## DCF-Valuation

The purpose of DCF-Valuation is to determine the value of a company in terms of its future cash flows. The cash flows are adjusted with certain items (e.g. those not related to company´s core businesses or those with no cash effect) in order to make sure the flows reflect the actually generated cash as good as possible.

This document describes DCF valuation in detail and in our valuation model. If you would like to get an overview of valuation in general or practical examples (numerical and graphical) about it, then you should look at our valuation tutorial. It approaches equity valuation first with EVA instead of DCF but as the tutorial reveals EVA approach is only an another name for the old familiar DCF valuation.
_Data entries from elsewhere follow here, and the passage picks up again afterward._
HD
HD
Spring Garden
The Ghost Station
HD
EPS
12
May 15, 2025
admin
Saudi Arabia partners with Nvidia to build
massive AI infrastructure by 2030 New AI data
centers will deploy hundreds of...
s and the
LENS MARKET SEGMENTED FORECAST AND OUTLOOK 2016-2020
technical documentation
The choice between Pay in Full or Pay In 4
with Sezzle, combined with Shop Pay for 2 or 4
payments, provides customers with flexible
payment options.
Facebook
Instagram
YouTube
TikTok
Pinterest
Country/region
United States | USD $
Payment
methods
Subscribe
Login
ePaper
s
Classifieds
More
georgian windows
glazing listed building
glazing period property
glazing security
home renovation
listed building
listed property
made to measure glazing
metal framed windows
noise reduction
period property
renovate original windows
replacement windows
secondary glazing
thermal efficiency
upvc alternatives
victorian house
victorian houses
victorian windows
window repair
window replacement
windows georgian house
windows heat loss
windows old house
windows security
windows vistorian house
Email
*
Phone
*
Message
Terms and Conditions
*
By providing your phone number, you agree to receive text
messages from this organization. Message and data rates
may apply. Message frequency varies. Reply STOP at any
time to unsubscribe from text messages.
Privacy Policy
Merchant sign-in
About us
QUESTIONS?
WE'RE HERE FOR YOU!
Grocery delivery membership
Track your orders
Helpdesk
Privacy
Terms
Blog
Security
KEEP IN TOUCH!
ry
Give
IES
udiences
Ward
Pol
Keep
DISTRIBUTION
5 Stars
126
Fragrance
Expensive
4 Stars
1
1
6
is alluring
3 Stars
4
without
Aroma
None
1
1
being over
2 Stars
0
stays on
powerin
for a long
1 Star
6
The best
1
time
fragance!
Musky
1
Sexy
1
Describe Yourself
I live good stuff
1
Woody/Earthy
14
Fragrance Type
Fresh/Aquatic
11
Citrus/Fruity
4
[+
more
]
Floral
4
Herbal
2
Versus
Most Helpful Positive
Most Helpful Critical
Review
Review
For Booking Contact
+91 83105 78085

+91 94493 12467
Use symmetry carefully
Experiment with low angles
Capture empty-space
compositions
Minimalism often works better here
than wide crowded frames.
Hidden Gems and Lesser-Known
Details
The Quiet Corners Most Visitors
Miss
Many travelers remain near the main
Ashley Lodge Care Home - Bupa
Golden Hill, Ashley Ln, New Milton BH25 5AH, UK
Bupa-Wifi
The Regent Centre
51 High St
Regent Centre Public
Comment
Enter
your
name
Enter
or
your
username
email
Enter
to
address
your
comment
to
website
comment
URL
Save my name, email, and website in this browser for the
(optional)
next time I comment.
Both end up to identical end result i.e. identical equity valuation.

The underlying idea of DCF-Valuation is to compute the fair value of a company i.e. the intrinsinc value of the company´s share. The potential of the share price (which the investors are particularly interested in) is then computed by comparing the fair value with the current market price of the company´s share.

#### The basic formulation of Discounted cash flow valuation is as follows: • Free cash flow to firm is discounted with WACC to the Year 0 (the forecast year) in order to get the present value of free cash flows.
• Cumulative discounted free cash flow is a yearly item in which all the forecast years´ discounted cash flows are summed up. Hence, the first item is the sum of all forecast years´ free cash flows at present value terms.
• Value of equity FCFF is divided by the number of shares outstanding to get the fair value of the company´s share.

#### More detailed formulation of Discounted cash flow valuation is as follows: • EBIT is adjusted with with Taxes and Share of associated companies´ profit/loss in order to get Operating cash flow - the figure that reflects the cash actually generated by the company much better than the EBIT (accounting figure).
• Operating cash flow is adjusted with Total depreciation to get Gross cash flow. This has to be done because depreciation has no cash effect and thus does not really reduce the cash generated.
• Gross cash flow includes cash tied up in investments. Hence, Change in working capital and Gross capital expenditure have to be subtracted from it and Increase in non-interest bearing liabilities added to it in order to get Free operating cash flow.
• Change in working capital appears in the calculation as minus-signed if more capital is tied up in the business than in the previous year. Gross capital expenditure in turn is the cash used for investments during the year. Increase in non-interest bearing liabilities is plus-signed, since it has an opposite effect than Net working capital.
• Other items include extraordinary items, which have a cash effect even though they are not important in a operational business sense.
• Interest bearing debt, Cash at bank and Investments' share price impact are to be added/subtracted from the Cumulative discounted cash flow so that the result of the valuation is Value of equity, not Value of firm.

All items except for EBIT, Share of associated companies´ profit/loss and Taxes on continuing operations the model calculates automatically. Thus, you can freely change EBIT, Share of associated companies´ profit/loss and Taxes on continuing operations (and naturally all the subitems which are blue).